Research at HKUST Database Group

Our research focuses fall into three main areas:

Specific research projects will often span the three research focuses as well as delve into other applications of database systems. Below we elaborate further on some of the research areas and issues encompassed by our research.

Information retrieval addresses problems associated with content extraction, indexing, querying and ranking of unstructured texts. Current research is focused on information retrieval of web pages, which includes peer-to-peer search systems and the application of machine learning methods to improve retrieval quality and cater for personalized search.

Hidden web resource discovery and integration addresses issues related to finding, querying, extracting and integrating data from back-end web database systems. Research issues include developing techniques for automatically locating such web sites, for inducing wrappers to extract the data from web pages produced by such sites, for automatically labeling the extracted data and for integrating the data extracted from various sites.

Web query processing investigates new challenges posed by data-intensive Web applications, such as database-backed web sites. The research focuses on adaptive and distributed query processing (including caching) to meet the scale and heterogeneity of such applications in a volatile-networked environment.
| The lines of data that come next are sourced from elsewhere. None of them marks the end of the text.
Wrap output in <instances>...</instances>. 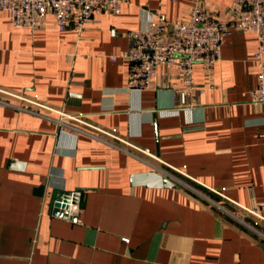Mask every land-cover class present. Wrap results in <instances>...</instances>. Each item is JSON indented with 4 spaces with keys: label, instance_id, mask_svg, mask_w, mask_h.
Instances as JSON below:
<instances>
[{
    "label": "crops",
    "instance_id": "1",
    "mask_svg": "<svg viewBox=\"0 0 264 264\" xmlns=\"http://www.w3.org/2000/svg\"><path fill=\"white\" fill-rule=\"evenodd\" d=\"M195 2L127 0L81 35L52 16L33 30L0 12V264H264L256 34L227 36L213 87L190 96L192 109L163 111L177 100L167 66L153 87L128 89L132 32L150 14L183 20ZM201 2L230 18L233 0ZM194 71L203 85L202 65ZM58 110L82 120L61 124ZM151 170L177 184H132ZM79 188L82 220L54 215L59 195Z\"/></svg>",
    "mask_w": 264,
    "mask_h": 264
},
{
    "label": "built area",
    "instance_id": "2",
    "mask_svg": "<svg viewBox=\"0 0 264 264\" xmlns=\"http://www.w3.org/2000/svg\"><path fill=\"white\" fill-rule=\"evenodd\" d=\"M178 1V0H173ZM127 0H0V12L8 13L16 27L37 30L46 26L52 16L61 30L73 27L79 35L85 32L97 14L104 12L118 15ZM229 19L209 13L201 0H196L189 9L187 18L171 21L166 14H150L144 28L132 32V46L124 52L129 62L128 89L140 93L155 85L159 68L167 66L176 71L177 82L172 86L177 98L176 104L164 108L165 113L180 109H192L190 96L204 94L213 87L212 76L216 63L222 58V49L227 36L234 31H253L258 46L253 59L258 66V81L251 92V100L264 106V0H233ZM201 64L206 81L198 85L194 79V66ZM37 104L56 110L37 101ZM62 118L81 121V117L58 110ZM154 156L149 149H142ZM74 192V191H73ZM63 191L60 195H64ZM66 204V217L82 220L80 203L71 194ZM259 208H264V203ZM251 212L262 216L258 210Z\"/></svg>",
    "mask_w": 264,
    "mask_h": 264
},
{
    "label": "water",
    "instance_id": "3",
    "mask_svg": "<svg viewBox=\"0 0 264 264\" xmlns=\"http://www.w3.org/2000/svg\"><path fill=\"white\" fill-rule=\"evenodd\" d=\"M15 164V162L13 163ZM131 182L134 185H147L150 187H174L177 183L167 174L163 175L155 170L135 173L131 176ZM83 188H79L73 191H66L64 195H59L53 206V214L57 216L66 217V204H62L61 201L69 202L71 194H74V198L77 203H80V195ZM76 220V217L72 218Z\"/></svg>",
    "mask_w": 264,
    "mask_h": 264
},
{
    "label": "rangeland",
    "instance_id": "4",
    "mask_svg": "<svg viewBox=\"0 0 264 264\" xmlns=\"http://www.w3.org/2000/svg\"><path fill=\"white\" fill-rule=\"evenodd\" d=\"M181 180L184 181V182H186V183H188L189 185H191V187H193L194 189H198V190H200V191L203 190V189H202L201 187H199L198 185L191 184L189 181H186L185 179H182V178H181Z\"/></svg>",
    "mask_w": 264,
    "mask_h": 264
}]
</instances>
Web mining encompasses research in web content, web structure and web usage mining. Web content mining investigates techniques for extracting knowledge from the content of documents or their descriptions. Web structure mining looks at ways to infer knowledge from the WWW organization and links between references and referents on the web. Finally, web usage mining investigates methods for extracting interesting patterns in web server logs.
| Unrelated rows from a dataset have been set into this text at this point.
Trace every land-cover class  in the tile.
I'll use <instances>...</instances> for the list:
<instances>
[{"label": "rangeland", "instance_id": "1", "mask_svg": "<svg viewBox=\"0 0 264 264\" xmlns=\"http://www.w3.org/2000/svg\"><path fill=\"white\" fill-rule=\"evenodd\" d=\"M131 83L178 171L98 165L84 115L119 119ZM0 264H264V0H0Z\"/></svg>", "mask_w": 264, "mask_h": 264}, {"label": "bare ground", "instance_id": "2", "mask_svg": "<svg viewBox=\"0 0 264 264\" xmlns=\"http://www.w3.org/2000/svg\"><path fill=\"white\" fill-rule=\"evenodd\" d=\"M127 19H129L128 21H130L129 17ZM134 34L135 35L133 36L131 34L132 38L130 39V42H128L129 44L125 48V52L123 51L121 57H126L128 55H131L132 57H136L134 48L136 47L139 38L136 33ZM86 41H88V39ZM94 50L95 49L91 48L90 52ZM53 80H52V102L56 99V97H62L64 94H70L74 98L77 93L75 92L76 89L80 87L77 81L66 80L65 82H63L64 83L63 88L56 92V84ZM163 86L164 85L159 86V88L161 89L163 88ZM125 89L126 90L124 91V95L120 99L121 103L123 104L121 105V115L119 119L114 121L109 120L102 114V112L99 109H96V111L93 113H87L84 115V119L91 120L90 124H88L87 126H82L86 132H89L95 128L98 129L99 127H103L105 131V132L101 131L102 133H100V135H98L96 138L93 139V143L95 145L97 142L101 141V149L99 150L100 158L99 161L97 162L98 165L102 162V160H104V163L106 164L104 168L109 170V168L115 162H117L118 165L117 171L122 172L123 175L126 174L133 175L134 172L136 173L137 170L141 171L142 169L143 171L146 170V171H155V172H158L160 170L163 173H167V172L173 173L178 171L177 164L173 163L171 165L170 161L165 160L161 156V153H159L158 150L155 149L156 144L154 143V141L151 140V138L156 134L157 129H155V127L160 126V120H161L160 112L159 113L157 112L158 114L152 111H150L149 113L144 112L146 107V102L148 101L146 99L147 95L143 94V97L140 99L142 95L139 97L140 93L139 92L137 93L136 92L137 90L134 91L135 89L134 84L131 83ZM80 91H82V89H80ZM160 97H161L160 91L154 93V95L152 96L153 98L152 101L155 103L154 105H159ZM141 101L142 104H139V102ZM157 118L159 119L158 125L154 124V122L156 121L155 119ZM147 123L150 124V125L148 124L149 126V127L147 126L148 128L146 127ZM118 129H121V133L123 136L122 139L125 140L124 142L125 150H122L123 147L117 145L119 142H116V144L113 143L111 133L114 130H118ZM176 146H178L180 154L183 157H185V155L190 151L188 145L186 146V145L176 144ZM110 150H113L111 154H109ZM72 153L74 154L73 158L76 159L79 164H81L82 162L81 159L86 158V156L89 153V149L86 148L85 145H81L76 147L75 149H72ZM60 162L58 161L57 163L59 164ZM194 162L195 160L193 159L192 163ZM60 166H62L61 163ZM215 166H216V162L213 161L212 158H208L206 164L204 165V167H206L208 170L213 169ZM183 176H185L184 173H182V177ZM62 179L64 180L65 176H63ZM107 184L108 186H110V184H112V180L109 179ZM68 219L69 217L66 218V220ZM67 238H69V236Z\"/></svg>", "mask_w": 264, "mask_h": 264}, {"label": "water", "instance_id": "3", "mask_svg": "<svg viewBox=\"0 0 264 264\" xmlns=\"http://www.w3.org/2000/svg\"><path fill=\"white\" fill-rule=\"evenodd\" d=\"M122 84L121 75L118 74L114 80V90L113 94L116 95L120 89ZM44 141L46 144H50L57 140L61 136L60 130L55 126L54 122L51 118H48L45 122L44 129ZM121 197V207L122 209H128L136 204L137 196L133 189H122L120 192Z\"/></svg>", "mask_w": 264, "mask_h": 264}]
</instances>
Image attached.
XML data management poses new challenges related to support for efficient processing of structural queries. The basic database query processing issues need to be re-examined in this new context, including efficient processing and index support for primitive structural operations, estimation of the result size of such operations, and optimization techniques for queries involving multiple operations, such as twig joins.
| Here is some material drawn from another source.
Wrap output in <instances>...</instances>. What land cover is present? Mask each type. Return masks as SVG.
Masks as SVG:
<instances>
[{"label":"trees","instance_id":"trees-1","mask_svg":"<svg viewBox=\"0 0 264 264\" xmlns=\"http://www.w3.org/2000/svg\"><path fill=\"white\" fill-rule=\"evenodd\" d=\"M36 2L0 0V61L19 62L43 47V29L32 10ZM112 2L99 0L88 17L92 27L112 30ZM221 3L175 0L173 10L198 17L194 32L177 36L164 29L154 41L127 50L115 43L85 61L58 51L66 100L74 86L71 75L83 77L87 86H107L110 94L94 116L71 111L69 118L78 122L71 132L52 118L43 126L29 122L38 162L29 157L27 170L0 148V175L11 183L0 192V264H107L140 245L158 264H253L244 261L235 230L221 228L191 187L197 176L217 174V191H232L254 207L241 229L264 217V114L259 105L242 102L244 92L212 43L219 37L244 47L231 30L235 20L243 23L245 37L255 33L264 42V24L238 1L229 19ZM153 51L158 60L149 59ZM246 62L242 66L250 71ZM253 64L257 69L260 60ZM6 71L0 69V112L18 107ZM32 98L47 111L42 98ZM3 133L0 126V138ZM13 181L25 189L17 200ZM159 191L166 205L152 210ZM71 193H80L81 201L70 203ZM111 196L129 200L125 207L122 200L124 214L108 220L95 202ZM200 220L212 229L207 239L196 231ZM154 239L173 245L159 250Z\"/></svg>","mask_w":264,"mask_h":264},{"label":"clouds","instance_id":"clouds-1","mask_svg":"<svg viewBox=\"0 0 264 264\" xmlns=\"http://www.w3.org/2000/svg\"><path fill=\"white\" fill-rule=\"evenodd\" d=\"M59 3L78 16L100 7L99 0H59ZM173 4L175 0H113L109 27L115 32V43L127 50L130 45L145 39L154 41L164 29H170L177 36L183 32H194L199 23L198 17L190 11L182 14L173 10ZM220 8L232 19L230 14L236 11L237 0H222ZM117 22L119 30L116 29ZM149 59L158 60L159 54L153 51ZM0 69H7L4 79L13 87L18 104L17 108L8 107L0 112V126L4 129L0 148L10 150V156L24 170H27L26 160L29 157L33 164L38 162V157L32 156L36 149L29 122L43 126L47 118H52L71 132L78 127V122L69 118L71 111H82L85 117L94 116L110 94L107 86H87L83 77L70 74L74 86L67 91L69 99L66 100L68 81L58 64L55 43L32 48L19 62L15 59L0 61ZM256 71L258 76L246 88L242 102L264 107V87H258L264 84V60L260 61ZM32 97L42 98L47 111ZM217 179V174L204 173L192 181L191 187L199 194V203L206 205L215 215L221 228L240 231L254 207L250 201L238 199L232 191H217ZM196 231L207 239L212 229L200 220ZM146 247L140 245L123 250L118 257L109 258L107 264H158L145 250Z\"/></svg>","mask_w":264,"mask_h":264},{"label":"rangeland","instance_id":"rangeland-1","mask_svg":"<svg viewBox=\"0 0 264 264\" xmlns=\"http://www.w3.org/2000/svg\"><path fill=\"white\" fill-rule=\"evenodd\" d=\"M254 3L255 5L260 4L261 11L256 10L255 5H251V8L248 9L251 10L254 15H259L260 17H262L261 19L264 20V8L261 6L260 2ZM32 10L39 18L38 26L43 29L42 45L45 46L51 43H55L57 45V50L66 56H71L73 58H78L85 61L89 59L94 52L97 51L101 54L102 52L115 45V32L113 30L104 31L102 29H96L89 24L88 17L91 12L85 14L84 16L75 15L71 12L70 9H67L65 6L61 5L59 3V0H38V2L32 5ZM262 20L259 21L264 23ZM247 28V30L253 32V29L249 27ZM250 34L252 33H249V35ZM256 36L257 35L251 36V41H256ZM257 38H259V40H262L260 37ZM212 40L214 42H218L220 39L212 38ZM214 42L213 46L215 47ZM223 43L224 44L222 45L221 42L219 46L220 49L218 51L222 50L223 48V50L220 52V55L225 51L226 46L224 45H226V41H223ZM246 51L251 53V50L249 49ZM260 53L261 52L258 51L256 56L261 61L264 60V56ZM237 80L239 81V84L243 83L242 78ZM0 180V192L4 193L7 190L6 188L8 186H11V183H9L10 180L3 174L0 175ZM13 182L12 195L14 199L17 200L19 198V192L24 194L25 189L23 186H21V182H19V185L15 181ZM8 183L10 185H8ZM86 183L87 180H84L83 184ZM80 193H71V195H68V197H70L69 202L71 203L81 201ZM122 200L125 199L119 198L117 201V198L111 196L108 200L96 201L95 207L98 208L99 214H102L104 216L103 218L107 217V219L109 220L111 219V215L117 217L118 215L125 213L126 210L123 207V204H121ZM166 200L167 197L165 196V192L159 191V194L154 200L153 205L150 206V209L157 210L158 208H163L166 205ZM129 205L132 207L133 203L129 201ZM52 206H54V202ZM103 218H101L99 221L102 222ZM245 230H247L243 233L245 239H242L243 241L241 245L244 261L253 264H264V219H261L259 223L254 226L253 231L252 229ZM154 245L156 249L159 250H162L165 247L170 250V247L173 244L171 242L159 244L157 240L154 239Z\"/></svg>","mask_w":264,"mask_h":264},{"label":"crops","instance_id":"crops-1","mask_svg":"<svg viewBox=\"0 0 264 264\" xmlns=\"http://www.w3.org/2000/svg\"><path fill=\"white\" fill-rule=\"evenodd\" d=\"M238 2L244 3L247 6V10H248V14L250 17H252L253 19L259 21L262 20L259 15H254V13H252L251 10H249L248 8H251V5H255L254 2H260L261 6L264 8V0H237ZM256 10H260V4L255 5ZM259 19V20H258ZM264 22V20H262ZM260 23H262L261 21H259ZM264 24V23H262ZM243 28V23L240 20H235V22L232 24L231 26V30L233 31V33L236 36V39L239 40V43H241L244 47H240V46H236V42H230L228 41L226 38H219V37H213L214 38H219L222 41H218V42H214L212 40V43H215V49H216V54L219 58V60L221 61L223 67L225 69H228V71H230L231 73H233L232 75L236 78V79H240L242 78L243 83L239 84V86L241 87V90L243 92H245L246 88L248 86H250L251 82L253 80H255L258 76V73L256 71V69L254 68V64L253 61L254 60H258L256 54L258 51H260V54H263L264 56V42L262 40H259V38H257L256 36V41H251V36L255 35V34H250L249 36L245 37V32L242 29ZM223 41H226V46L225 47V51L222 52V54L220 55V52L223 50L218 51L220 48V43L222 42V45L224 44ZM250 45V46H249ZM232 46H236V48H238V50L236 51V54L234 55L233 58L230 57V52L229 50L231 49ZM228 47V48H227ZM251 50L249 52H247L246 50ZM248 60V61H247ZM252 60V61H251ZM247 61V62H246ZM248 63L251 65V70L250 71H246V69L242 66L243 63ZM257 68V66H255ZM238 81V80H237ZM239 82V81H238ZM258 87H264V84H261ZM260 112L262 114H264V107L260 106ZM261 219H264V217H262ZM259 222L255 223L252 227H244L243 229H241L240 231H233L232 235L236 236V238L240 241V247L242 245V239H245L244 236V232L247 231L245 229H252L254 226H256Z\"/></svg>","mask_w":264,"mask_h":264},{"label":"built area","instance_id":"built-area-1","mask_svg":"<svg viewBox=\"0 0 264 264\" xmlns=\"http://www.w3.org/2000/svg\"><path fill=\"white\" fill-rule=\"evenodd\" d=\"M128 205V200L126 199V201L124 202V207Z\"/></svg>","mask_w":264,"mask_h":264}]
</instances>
Mobile databases examine traditional database problems, including indexing, caching and query processing, in wireless environments where bandwidth and client resources are limited. In addition, novel problems caused by data and client mobility need to be addressed.

Spatial databases deal with the management of multi-dimensional data. Queries of interest involve range search, nearest neighbors and spatial joins. Spatio-temporal databases deal with the efficient manipulation of objects moving in space. Topics of interest include access methods for historical information retrieval and future prediction, spatio-temporal data warehouses and query processing techniques.

Enterprise systems address the development, integration, deployment and quality assurance of e-business applications. Research issues include identification of architecture, management of design aspects, services integration and software componentization.